[[ Input data open ]]

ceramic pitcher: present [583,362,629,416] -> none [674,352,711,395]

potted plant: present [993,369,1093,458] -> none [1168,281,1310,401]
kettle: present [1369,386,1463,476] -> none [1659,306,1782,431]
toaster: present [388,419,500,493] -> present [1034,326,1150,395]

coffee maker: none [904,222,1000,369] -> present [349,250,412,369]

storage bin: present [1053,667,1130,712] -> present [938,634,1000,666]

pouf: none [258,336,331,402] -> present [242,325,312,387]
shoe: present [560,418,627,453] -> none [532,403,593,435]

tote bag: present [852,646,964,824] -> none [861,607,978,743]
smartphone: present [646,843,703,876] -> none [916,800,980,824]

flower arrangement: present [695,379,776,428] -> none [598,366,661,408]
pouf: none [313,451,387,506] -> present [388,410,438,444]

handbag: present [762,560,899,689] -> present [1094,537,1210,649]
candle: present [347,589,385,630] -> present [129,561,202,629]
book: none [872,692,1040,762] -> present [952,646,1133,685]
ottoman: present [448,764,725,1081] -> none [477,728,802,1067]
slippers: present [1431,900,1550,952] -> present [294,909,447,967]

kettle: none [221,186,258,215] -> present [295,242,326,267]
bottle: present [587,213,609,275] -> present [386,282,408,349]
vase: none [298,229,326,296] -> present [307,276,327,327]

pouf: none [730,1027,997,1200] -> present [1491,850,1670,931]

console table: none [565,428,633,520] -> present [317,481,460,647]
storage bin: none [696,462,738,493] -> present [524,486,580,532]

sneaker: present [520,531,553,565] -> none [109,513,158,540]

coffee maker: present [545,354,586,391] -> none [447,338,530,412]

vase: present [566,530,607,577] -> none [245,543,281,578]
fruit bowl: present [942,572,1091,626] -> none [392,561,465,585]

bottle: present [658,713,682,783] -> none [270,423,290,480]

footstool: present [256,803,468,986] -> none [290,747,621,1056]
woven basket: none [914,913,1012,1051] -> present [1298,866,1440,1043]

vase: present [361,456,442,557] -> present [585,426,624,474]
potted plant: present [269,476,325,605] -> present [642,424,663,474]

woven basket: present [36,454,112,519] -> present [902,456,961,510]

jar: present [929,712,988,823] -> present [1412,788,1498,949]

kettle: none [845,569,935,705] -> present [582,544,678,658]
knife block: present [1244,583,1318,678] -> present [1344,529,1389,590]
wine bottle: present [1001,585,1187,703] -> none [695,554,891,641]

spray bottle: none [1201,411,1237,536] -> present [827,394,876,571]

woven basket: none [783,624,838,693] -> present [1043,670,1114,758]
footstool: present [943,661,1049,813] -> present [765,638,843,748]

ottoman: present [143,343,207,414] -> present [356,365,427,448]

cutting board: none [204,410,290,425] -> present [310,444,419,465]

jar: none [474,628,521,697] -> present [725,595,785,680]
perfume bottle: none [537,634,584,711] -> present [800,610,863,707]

[[ Input data closed ]]

- What the task asks -
Scan the records for the string "maker" and report each line where it occurs.

- Task output -
coffee maker: none [904,222,1000,369] -> present [349,250,412,369]
coffee maker: present [545,354,586,391] -> none [447,338,530,412]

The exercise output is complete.